▶ [Data extract]
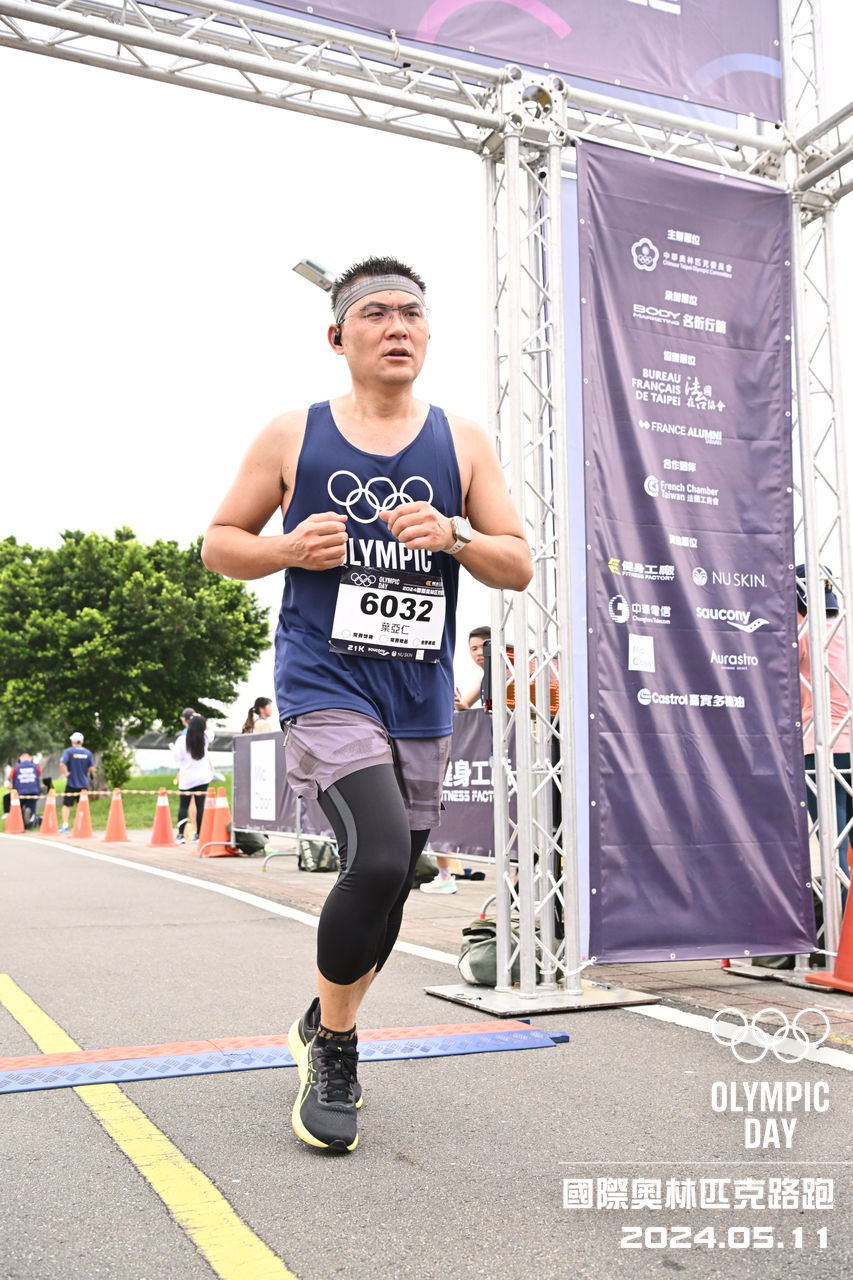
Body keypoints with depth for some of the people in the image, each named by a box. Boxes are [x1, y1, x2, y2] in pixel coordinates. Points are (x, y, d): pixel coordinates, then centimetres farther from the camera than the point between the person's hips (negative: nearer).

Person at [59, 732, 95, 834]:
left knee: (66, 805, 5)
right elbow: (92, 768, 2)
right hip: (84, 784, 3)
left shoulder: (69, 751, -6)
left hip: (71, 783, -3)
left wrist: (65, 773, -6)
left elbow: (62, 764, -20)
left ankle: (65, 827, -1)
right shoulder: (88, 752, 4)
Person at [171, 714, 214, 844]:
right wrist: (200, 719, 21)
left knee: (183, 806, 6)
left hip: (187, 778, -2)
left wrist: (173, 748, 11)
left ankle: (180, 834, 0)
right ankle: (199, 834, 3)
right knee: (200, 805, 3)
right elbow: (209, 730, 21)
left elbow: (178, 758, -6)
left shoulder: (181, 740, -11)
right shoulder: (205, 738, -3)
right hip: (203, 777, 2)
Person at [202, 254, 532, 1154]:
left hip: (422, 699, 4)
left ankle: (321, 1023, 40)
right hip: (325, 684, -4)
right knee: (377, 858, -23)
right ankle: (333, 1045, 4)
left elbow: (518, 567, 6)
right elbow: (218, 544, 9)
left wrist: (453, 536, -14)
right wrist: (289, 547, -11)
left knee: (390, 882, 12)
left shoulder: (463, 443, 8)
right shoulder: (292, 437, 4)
==
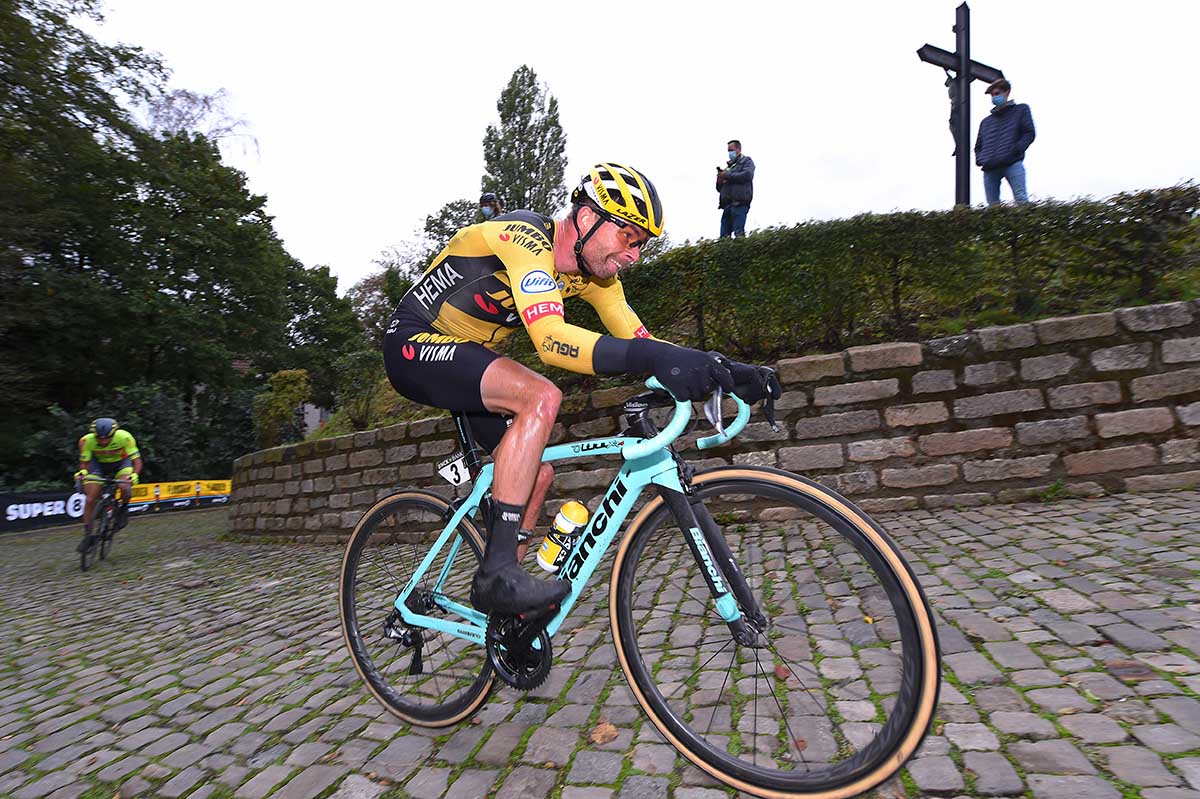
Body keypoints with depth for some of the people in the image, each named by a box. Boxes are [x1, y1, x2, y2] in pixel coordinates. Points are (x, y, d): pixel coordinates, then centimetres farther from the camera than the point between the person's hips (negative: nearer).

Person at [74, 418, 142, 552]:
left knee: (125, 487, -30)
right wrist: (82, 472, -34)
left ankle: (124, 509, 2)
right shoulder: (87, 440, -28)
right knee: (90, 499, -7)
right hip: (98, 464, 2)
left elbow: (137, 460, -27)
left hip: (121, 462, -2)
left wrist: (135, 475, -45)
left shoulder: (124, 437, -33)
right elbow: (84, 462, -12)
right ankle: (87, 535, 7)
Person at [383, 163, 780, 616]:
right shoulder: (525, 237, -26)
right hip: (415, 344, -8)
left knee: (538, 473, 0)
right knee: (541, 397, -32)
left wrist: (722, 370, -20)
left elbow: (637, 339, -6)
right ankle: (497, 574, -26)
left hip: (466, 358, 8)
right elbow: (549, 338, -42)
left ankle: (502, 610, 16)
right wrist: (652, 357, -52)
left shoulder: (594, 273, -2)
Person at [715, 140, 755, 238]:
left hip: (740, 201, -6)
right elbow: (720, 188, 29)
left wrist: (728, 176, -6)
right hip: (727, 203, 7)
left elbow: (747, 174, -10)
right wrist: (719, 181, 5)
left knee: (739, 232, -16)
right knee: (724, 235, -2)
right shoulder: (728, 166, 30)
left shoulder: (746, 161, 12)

▶ [Task prompt] Please copy the data again, from the line containing "right hip: (98, 464, 2)" through the line containing "left shoulder: (746, 161, 12)", including both of those lines.

▶ [Task solution]
right hip: (98, 464, 2)
left elbow: (137, 460, -27)
left hip: (121, 462, -2)
left wrist: (135, 475, -45)
left shoulder: (124, 437, -33)
right elbow: (84, 462, -12)
right ankle: (87, 535, 7)
Person at [383, 163, 780, 616]:
right shoulder: (525, 237, -26)
right hip: (415, 344, -8)
left knee: (538, 473, 0)
right knee: (541, 397, -32)
left wrist: (722, 370, -20)
left elbow: (637, 339, -6)
right ankle: (497, 574, -26)
left hip: (466, 358, 8)
right elbow: (549, 338, -42)
left ankle: (502, 610, 16)
right wrist: (652, 357, -52)
left shoulder: (594, 273, -2)
Person at [715, 140, 755, 238]:
left hip: (740, 201, -6)
right elbow: (720, 188, 29)
left wrist: (728, 176, -6)
right hip: (727, 203, 7)
left elbow: (747, 174, -10)
right wrist: (719, 181, 5)
left knee: (739, 232, -16)
right knee: (724, 235, -2)
right shoulder: (728, 166, 30)
left shoulder: (746, 161, 12)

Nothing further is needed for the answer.